Problem to solve ▸ Everything in the listing below must be reproduced exactly, apart from its images.
··· Collected material
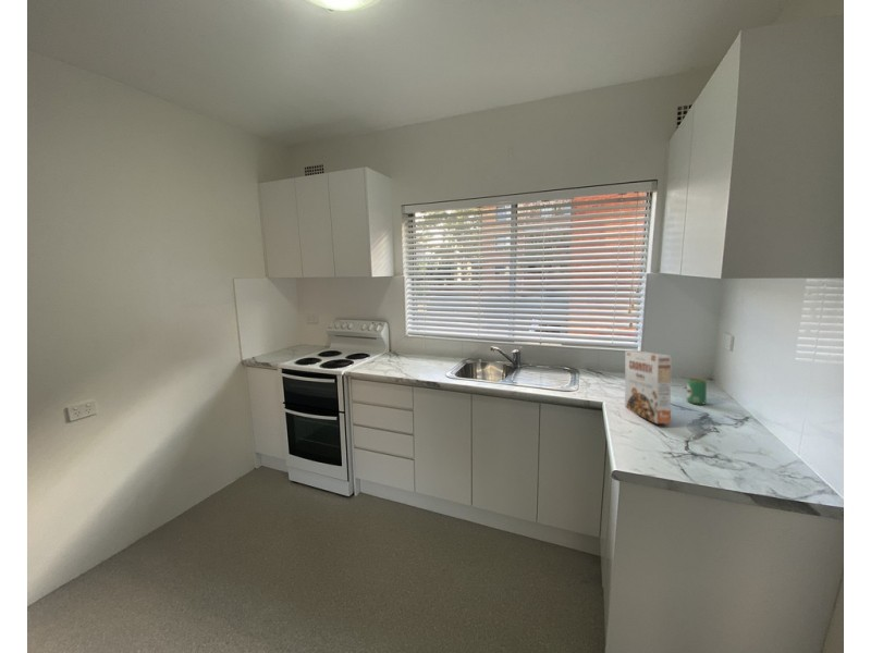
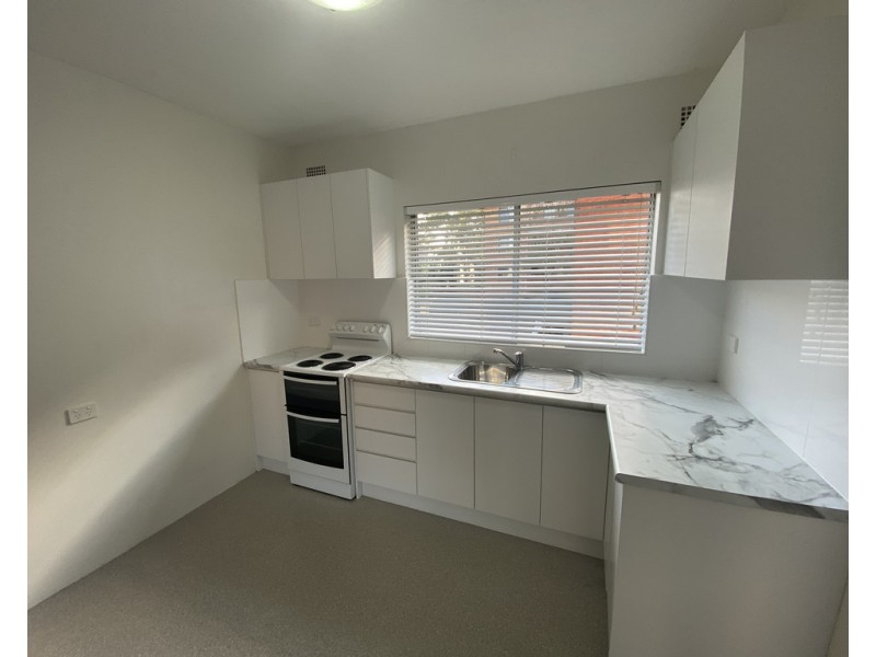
- cereal box [624,349,672,424]
- beverage can [686,378,708,405]
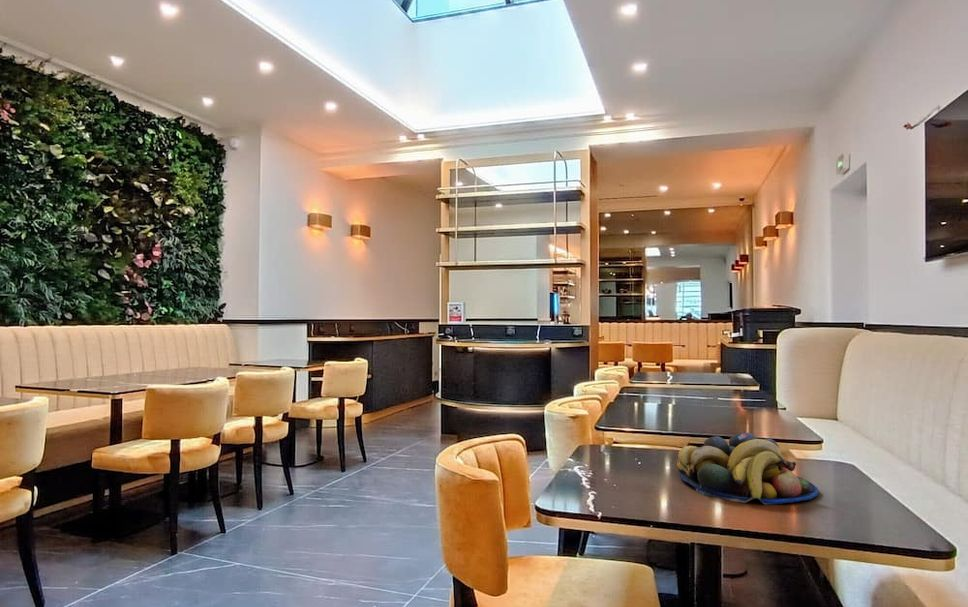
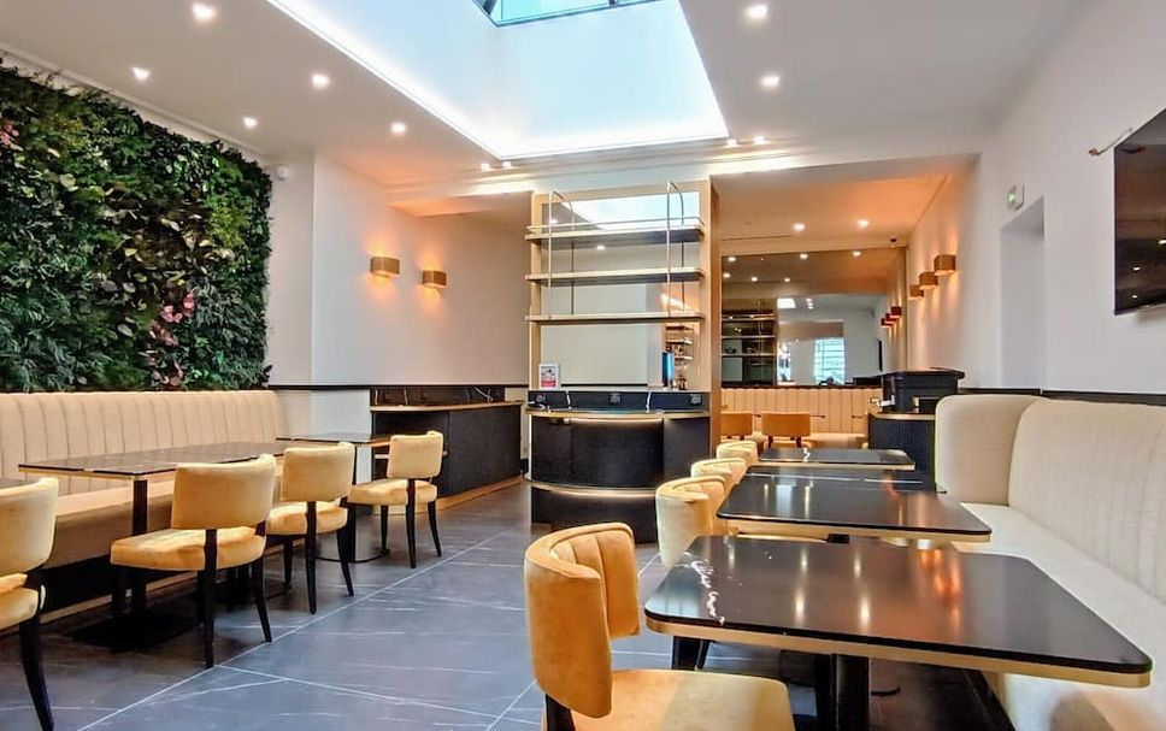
- fruit bowl [676,432,819,506]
······
Response area ▸
- cereal box [624,349,672,424]
- beverage can [686,378,708,405]
- fruit bowl [676,432,819,506]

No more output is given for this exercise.